Nothing about what happens is subtle as themes of parenthood and relationships are constantly laid on thick. We catch an early glimpse of Dr. Ellie Sattler (Laura Dern) for no reason besides showing her happily married with children to reintroduce Grant as forever engaged to his work. His feelings for Billy go beyond those of a teacher as he holds him like a son to bestow wisdom and help flourish. But these clearly conceived weak attempts at psychology are nothing compared to the paralleling of Amanda and Paul’s search for their son against Raptors chasing them in pursuit of their eggs. You could read the whole as an elaborate test put on by Grant the marriage counselor to remind the Kirbys what truly matters most in their lives.

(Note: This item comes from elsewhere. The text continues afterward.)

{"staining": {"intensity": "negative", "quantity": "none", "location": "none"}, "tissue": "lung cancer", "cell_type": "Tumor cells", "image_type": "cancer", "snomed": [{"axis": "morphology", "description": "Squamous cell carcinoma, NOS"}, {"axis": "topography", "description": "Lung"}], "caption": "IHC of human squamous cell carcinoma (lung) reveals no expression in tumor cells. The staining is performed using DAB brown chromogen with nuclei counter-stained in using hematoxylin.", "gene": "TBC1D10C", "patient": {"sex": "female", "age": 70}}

Luckily there are enough distractions courtesy of suspenseful scenarios that pit the cast opposite predators they cannot defeat to turn our attention away from the poorly executed melodrama. Johnston adds a little Jumanji homage at one point when a stranger appears in the forest to save Grant from sure death, the fight within the aviary is suitably tense as the battle leaves land, and some of the chase scenes do feel dangerous in their quickness rather than drawn-out and boring. If not for the increase in on-screen violence, I’d say Jurassic Park III is the most family-friendly in scope as far as pacing and excitement go. Neill’s Alan Grant shows how much we missed a teacherly figure as guide during the second film’s quip-fest led by Ian Malcolm.
The stuff about the how the Raptors might communicate with each other lends some added sci-fi intrigue along with the existence of the Spinosaurus (despite its species never showing up on any of InGen’s genetic stable lists), but it’s never enough to deliver something new beyond the island’s already well-developed conceit. Rather than advance the mythos Crichton started (and his own rushed sequel didn’t do so either), this installment exposes how the franchise was firmly planted in a rut of telling shallow stories within a world apparently mined clean. The reignition of stakes thankfully regains our interest whether or not the end shows they were all for show, but we still find ourselves watching a disaster movie squandering the potential it once had for commentary and intelligence.
And with the rumored half-dinosaur/half-human hybrid bandied about for a never-made fourth entry, I’m glad Spielberg and team acknowledged they were grasping at straws. This property isn’t like Crichton’s Westworld with creations cognizant and “human” enough to take control of the narrative. We can’t watch this world from the dinosaurs’ minds as they decide to hold their false Gods accountable. Despite Jurassic Park‘s complexity, it was about teaching humanity a self-contained lesson. The only avenue for continuation was to move from hubris to stupidity and luck—a change devoid of merit beyond mindless carnage. We needed a reboot like Jurassic World to recall what made the original so great, but the jury remains out on if they can succeed where Spielberg failed in sustaining more meaningful plotlines.